• [What is required]
Rewrite all of the rows below, replacing "license plate" with "number plate" everywhere it occurs and keeping everything else the same.

• [Raw records]
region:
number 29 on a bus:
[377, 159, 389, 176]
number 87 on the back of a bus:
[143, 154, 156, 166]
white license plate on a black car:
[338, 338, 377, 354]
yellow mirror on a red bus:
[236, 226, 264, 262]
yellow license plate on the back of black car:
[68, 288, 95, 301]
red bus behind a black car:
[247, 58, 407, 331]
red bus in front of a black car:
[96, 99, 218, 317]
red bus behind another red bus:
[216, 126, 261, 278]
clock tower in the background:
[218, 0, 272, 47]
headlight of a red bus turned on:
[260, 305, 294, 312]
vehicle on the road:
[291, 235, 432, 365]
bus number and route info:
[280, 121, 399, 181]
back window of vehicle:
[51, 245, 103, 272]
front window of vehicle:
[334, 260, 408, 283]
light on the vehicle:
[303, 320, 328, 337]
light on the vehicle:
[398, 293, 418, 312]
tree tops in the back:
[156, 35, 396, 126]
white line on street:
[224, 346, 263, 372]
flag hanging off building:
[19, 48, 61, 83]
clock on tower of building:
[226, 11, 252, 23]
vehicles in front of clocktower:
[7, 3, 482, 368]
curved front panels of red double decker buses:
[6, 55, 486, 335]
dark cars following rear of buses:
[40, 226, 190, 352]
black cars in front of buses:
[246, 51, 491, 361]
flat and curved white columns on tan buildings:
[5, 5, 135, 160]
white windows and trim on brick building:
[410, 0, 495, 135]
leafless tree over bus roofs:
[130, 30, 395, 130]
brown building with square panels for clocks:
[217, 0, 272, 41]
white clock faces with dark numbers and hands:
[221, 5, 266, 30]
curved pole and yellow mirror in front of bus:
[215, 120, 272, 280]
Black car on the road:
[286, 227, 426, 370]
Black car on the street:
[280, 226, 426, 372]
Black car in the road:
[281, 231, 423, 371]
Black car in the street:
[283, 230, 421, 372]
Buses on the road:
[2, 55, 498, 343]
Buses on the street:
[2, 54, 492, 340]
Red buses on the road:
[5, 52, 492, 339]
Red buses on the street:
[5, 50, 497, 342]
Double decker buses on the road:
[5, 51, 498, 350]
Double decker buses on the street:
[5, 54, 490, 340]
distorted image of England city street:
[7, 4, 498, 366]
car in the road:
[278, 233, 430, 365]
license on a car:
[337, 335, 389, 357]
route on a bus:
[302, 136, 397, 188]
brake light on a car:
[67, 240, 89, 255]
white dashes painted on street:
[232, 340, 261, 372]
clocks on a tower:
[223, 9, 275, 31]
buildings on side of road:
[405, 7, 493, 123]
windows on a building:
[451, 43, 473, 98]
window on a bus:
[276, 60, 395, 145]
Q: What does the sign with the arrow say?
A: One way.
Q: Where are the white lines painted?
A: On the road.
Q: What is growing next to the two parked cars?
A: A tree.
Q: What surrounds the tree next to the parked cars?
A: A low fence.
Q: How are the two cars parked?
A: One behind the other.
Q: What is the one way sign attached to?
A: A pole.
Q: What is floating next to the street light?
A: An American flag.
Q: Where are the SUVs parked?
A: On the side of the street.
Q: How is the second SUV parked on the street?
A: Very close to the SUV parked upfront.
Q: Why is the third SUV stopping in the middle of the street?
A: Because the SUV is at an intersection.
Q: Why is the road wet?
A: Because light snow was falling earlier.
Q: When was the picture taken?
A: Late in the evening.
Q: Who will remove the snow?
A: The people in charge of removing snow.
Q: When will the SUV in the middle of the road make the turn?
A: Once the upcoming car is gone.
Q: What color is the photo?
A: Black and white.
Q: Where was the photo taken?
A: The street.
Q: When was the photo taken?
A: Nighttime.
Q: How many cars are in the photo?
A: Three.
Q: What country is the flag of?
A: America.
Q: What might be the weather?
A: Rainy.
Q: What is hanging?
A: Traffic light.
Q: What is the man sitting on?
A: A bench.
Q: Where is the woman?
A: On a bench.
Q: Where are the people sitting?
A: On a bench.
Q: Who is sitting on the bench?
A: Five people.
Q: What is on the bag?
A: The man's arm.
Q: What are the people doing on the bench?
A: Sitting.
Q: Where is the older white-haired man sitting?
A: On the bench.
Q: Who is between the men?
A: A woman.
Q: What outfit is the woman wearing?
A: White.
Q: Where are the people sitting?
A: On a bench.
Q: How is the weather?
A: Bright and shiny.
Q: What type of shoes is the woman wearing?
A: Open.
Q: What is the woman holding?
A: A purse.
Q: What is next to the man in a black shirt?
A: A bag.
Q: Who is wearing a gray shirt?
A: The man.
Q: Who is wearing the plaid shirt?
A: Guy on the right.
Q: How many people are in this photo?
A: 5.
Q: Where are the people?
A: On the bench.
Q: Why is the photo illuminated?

• [Output of the exercise]
region:
number 29 on a bus:
[377, 159, 389, 176]
number 87 on the back of a bus:
[143, 154, 156, 166]
white number plate on a black car:
[338, 338, 377, 354]
yellow mirror on a red bus:
[236, 226, 264, 262]
yellow number plate on the back of black car:
[68, 288, 95, 301]
red bus behind a black car:
[247, 58, 407, 331]
red bus in front of a black car:
[96, 99, 218, 317]
red bus behind another red bus:
[216, 126, 261, 278]
clock tower in the background:
[218, 0, 272, 47]
headlight of a red bus turned on:
[260, 305, 294, 312]
vehicle on the road:
[291, 235, 432, 365]
bus number and route info:
[280, 121, 399, 181]
back window of vehicle:
[51, 245, 103, 272]
front window of vehicle:
[334, 260, 408, 283]
light on the vehicle:
[303, 320, 328, 337]
light on the vehicle:
[398, 293, 418, 312]
tree tops in the back:
[156, 35, 396, 126]
white line on street:
[224, 346, 263, 372]
flag hanging off building:
[19, 48, 61, 83]
clock on tower of building:
[226, 11, 252, 23]
vehicles in front of clocktower:
[7, 3, 482, 368]
curved front panels of red double decker buses:
[6, 55, 486, 335]
dark cars following rear of buses:
[40, 226, 190, 352]
black cars in front of buses:
[246, 51, 491, 361]
flat and curved white columns on tan buildings:
[5, 5, 135, 160]
white windows and trim on brick building:
[410, 0, 495, 135]
leafless tree over bus roofs:
[130, 30, 395, 130]
brown building with square panels for clocks:
[217, 0, 272, 41]
white clock faces with dark numbers and hands:
[221, 5, 266, 30]
curved pole and yellow mirror in front of bus:
[215, 120, 272, 280]
Black car on the road:
[286, 227, 426, 370]
Black car on the street:
[280, 226, 426, 372]
Black car in the road:
[281, 231, 423, 371]
Black car in the street:
[283, 230, 421, 372]
Buses on the road:
[2, 55, 498, 343]
Buses on the street:
[2, 54, 492, 340]
Red buses on the road:
[5, 52, 492, 339]
Red buses on the street:
[5, 50, 497, 342]
Double decker buses on the road:
[5, 51, 498, 350]
Double decker buses on the street:
[5, 54, 490, 340]
distorted image of England city street:
[7, 4, 498, 366]
car in the road:
[278, 233, 430, 365]
license on a car:
[337, 335, 389, 357]
route on a bus:
[302, 136, 397, 188]
brake light on a car:
[67, 240, 89, 255]
white dashes painted on street:
[232, 340, 261, 372]
clocks on a tower:
[223, 9, 275, 31]
buildings on side of road:
[405, 7, 493, 123]
windows on a building:
[451, 43, 473, 98]
window on a bus:
[276, 60, 395, 145]
Q: What does the sign with the arrow say?
A: One way.
Q: Where are the white lines painted?
A: On the road.
Q: What is growing next to the two parked cars?
A: A tree.
Q: What surrounds the tree next to the parked cars?
A: A low fence.
Q: How are the two cars parked?
A: One behind the other.
Q: What is the one way sign attached to?
A: A pole.
Q: What is floating next to the street light?
A: An American flag.
Q: Where are the SUVs parked?
A: On the side of the street.
Q: How is the second SUV parked on the street?
A: Very close to the SUV parked upfront.
Q: Why is the third SUV stopping in the middle of the street?
A: Because the SUV is at an intersection.
Q: Why is the road wet?
A: Because light snow was falling earlier.
Q: When was the picture taken?
A: Late in the evening.
Q: Who will remove the snow?
A: The people in charge of removing snow.
Q: When will the SUV in the middle of the road make the turn?
A: Once the upcoming car is gone.
Q: What color is the photo?
A: Black and white.
Q: Where was the photo taken?
A: The street.
Q: When was the photo taken?
A: Nighttime.
Q: How many cars are in the photo?
A: Three.
Q: What country is the flag of?
A: America.
Q: What might be the weather?
A: Rainy.
Q: What is hanging?
A: Traffic light.
Q: What is the man sitting on?
A: A bench.
Q: Where is the woman?
A: On a bench.
Q: Where are the people sitting?
A: On a bench.
Q: Who is sitting on the bench?
A: Five people.
Q: What is on the bag?
A: The man's arm.
Q: What are the people doing on the bench?
A: Sitting.
Q: Where is the older white-haired man sitting?
A: On the bench.
Q: Who is between the men?
A: A woman.
Q: What outfit is the woman wearing?
A: White.
Q: Where are the people sitting?
A: On a bench.
Q: How is the weather?
A: Bright and shiny.
Q: What type of shoes is the woman wearing?
A: Open.
Q: What is the woman holding?
A: A purse.
Q: What is next to the man in a black shirt?
A: A bag.
Q: Who is wearing a gray shirt?
A: The man.
Q: Who is wearing the plaid shirt?
A: Guy on the right.
Q: How many people are in this photo?
A: 5.
Q: Where are the people?
A: On the bench.
Q: Why is the photo illuminated?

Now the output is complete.